After the verdict, which Heard’s lawyer says they plan to appeal, Heard had said in a statement, “The disappointment I feel today is beyond words. I’m heartbroken that the mountain of evidence still was not enough to stand up to the disproportionate power, influence and sway of my ex-husband.”

In his statement, Depp celebrated the decision. He also thanked fans in social media videos. “From the very beginning, the goal of bringing this case was to reveal the truth, regardless of the outcome,” he said in his statement, in part. “Speaking the truth was something that I owed to my children and to all those who have remained steadfast in their support of me. I feel at peace knowing I have finally accomplished that.”

When speaking to Guthrie, Heard says she fears a possible response from Depp as she continues to speak out. “I’m scared that no matter what I do, no matter what I say and how I say it, every step that I take will present another opportunity for this sort of silencing, which is what, I guess, a defamation lawsuit is meant to do,” she says. “It’s meant to take your voice.”
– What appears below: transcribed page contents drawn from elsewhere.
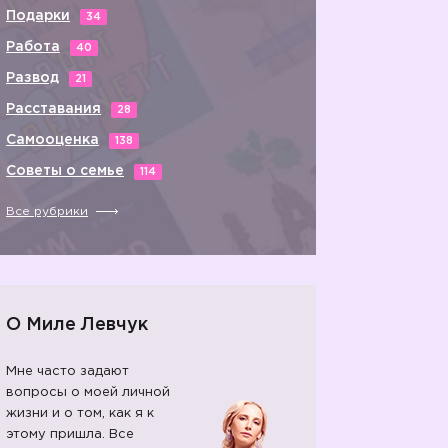
Подарки
34
Работа
40
Развод
21
Расставания
28
Самооценка
138
Советы о семье
114
Все рубрики
О Миле Левчук
Мне часто задают
вопросы о моей личной
жизни и о том, как я к
этому пришла. Все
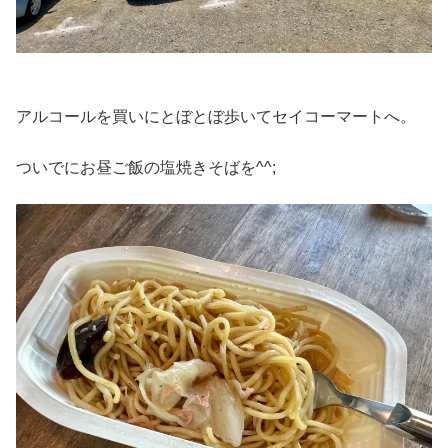
アルコールを買いにとぼとぼ歩いてセイコーマートへ。
ついでにお昼ご飯の塩焼きそばを^^;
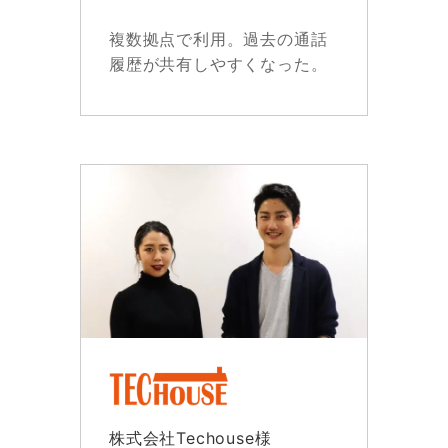
複数拠点で利用。過去の通話
履歴が共有しやすくなった。
株式会社Techouse様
After everything, however, Heard said she still has love in her heart for Depp. “I have no bad feelings or ill will toward him at all,” she said, expressing that her op-ed was never about her relationship with Depp, but about lending her voice to the cultural conversation around the #MeToo movement.

Post-trial, she plans to focus on being a mom to her 1-year-old daughter. As for what she plans to tell her one day, she shared: “I did the right thing. I did everything I could to stand up for myself and the truth.”

Heard’s NBC News interview follows morning talk show appearances from both Heard’s and Depp’s lawyers following the verdict.

In a statement obtained by The Hollywood Reporter, a spokesperson said of Heard speaking out: “Johnny Depp’s legal team blanketed the media for days after the verdict with numerous statements and interviews on television, and Depp himself did the same on social media. Ms. Heard simply intended to respond to what they aggressively did last week; she did so by expressing her thoughts and feelings, much of which she was not allowed to do on the witness stand.”

THR has reached out to Depp’s representatives for comment.

More of Heard’s interview with Guthrie airs in a special Dateline Friday on NBC.

June 15, 5:15 a.m. Updated to include the portion of Heard’s interview that aired on Wednesday.